__TASK ITEM__
Update everything from the line containing "Bet kuriuo metu" down to the line containing "правление ими в", putting "Threads" wherever "Pinterest" appears and leaving every other part of those lines unchanged.

(Data items)
======

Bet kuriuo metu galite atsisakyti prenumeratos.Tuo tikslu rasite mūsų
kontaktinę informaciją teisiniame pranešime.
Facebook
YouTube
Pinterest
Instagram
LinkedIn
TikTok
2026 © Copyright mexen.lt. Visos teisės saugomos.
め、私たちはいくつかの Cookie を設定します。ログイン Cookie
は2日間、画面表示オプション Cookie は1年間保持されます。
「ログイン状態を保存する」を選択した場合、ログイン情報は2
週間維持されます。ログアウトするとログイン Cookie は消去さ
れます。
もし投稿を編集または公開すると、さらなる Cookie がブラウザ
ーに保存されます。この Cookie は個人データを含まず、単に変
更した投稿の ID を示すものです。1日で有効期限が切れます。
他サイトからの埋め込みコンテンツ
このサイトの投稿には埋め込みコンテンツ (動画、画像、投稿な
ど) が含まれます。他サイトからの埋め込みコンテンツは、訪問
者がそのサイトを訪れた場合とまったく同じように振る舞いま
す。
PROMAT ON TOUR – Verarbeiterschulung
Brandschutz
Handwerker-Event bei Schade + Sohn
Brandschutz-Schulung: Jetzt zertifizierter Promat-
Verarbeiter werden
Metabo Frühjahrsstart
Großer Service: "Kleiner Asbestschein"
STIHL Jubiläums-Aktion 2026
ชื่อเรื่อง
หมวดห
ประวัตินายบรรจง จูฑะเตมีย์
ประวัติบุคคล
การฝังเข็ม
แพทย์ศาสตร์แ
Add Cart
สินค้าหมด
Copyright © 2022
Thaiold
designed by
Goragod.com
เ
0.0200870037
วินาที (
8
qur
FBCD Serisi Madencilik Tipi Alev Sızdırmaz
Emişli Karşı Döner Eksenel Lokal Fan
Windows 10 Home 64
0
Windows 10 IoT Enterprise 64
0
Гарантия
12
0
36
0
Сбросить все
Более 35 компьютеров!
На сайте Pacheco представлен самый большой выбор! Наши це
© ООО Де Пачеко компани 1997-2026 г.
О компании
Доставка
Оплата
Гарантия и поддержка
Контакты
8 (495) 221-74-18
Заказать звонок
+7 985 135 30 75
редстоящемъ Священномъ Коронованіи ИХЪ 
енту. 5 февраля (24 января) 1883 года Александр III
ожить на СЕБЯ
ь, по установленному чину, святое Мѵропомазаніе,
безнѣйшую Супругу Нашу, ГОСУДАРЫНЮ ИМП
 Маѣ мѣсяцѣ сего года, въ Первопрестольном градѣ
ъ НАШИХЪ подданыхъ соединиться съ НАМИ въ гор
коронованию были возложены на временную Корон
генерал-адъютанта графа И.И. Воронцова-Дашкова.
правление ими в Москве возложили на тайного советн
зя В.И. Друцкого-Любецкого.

======

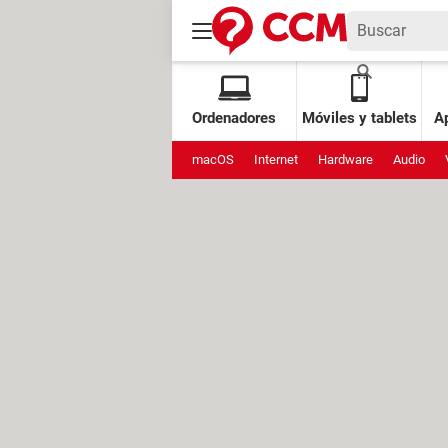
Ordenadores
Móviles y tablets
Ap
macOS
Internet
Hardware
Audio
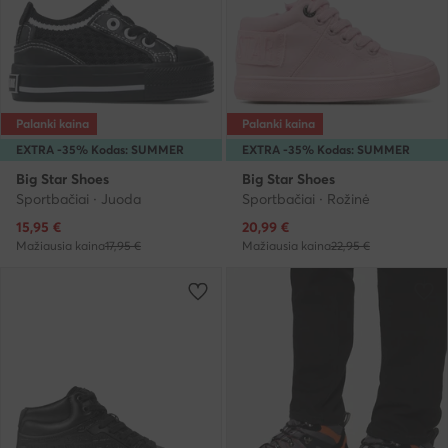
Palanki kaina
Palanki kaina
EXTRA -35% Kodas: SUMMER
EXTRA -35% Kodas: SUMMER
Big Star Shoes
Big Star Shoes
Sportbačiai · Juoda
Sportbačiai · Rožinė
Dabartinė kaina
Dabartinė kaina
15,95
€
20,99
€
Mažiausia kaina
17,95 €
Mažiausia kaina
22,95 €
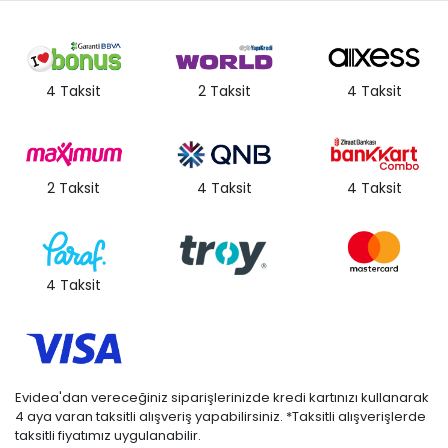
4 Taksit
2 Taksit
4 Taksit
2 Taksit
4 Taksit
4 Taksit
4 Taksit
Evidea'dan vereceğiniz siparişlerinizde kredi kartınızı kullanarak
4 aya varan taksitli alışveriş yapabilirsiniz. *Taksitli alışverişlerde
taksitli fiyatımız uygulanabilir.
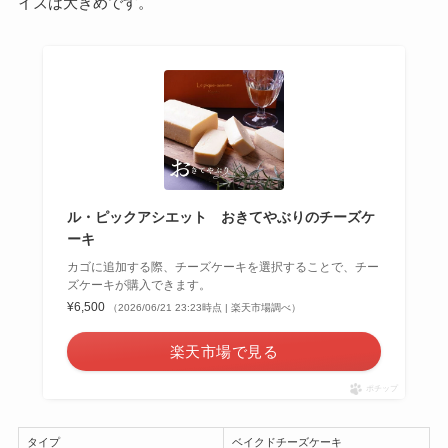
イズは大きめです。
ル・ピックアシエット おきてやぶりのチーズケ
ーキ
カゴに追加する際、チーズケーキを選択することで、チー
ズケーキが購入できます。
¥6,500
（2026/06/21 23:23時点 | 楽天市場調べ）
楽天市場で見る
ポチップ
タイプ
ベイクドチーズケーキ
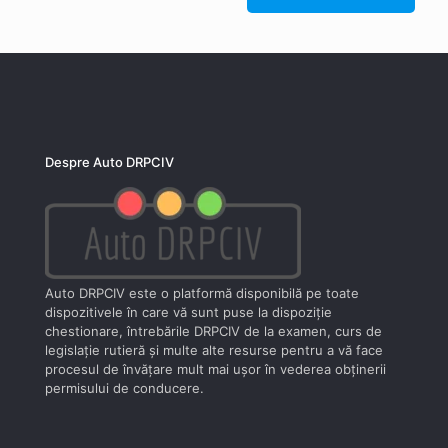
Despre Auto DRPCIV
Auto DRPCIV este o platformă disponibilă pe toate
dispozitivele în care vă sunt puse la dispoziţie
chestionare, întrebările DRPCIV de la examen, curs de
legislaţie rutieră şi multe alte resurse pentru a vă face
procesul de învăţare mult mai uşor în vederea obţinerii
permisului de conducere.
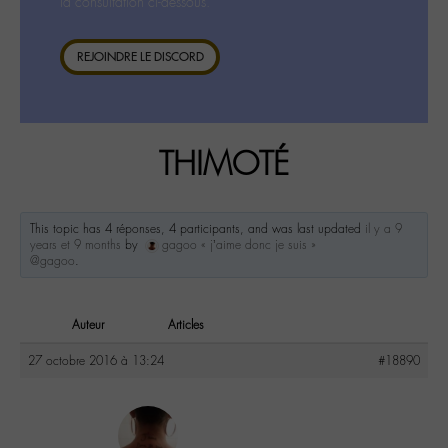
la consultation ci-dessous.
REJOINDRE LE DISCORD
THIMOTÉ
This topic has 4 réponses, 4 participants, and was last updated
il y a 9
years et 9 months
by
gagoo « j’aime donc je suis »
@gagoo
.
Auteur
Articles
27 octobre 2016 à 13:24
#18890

======

__RESPONSE FOR THIS EXERCISE__
Bet kuriuo metu galite atsisakyti prenumeratos.Tuo tikslu rasite mūsų
kontaktinę informaciją teisiniame pranešime.
Facebook
YouTube
Threads
Instagram
LinkedIn
TikTok
2026 © Copyright mexen.lt. Visos teisės saugomos.
め、私たちはいくつかの Cookie を設定します。ログイン Cookie
は2日間、画面表示オプション Cookie は1年間保持されます。
「ログイン状態を保存する」を選択した場合、ログイン情報は2
週間維持されます。ログアウトするとログイン Cookie は消去さ
れます。
もし投稿を編集または公開すると、さらなる Cookie がブラウザ
ーに保存されます。この Cookie は個人データを含まず、単に変
更した投稿の ID を示すものです。1日で有効期限が切れます。
他サイトからの埋め込みコンテンツ
このサイトの投稿には埋め込みコンテンツ (動画、画像、投稿な
ど) が含まれます。他サイトからの埋め込みコンテンツは、訪問
者がそのサイトを訪れた場合とまったく同じように振る舞いま
す。
PROMAT ON TOUR – Verarbeiterschulung
Brandschutz
Handwerker-Event bei Schade + Sohn
Brandschutz-Schulung: Jetzt zertifizierter Promat-
Verarbeiter werden
Metabo Frühjahrsstart
Großer Service: "Kleiner Asbestschein"
STIHL Jubiläums-Aktion 2026
ชื่อเรื่อง
หมวดห
ประวัตินายบรรจง จูฑะเตมีย์
ประวัติบุคคล
การฝังเข็ม
แพทย์ศาสตร์แ
Add Cart
สินค้าหมด
Copyright © 2022
Thaiold
designed by
Goragod.com
เ
0.0200870037
วินาที (
8
qur
FBCD Serisi Madencilik Tipi Alev Sızdırmaz
Emişli Karşı Döner Eksenel Lokal Fan
Windows 10 Home 64
0
Windows 10 IoT Enterprise 64
0
Гарантия
12
0
36
0
Сбросить все
Более 35 компьютеров!
На сайте Pacheco представлен самый большой выбор! Наши це
© ООО Де Пачеко компани 1997-2026 г.
О компании
Доставка
Оплата
Гарантия и поддержка
Контакты
8 (495) 221-74-18
Заказать звонок
+7 985 135 30 75
редстоящемъ Священномъ Коронованіи ИХЪ 
енту. 5 февраля (24 января) 1883 года Александр III
ожить на СЕБЯ
ь, по установленному чину, святое Мѵропомазаніе,
безнѣйшую Супругу Нашу, ГОСУДАРЫНЮ ИМП
 Маѣ мѣсяцѣ сего года, въ Первопрестольном градѣ
ъ НАШИХЪ подданыхъ соединиться съ НАМИ въ гор
коронованию были возложены на временную Корон
генерал-адъютанта графа И.И. Воронцова-Дашкова.
правление ими в Москве возложили на тайного советн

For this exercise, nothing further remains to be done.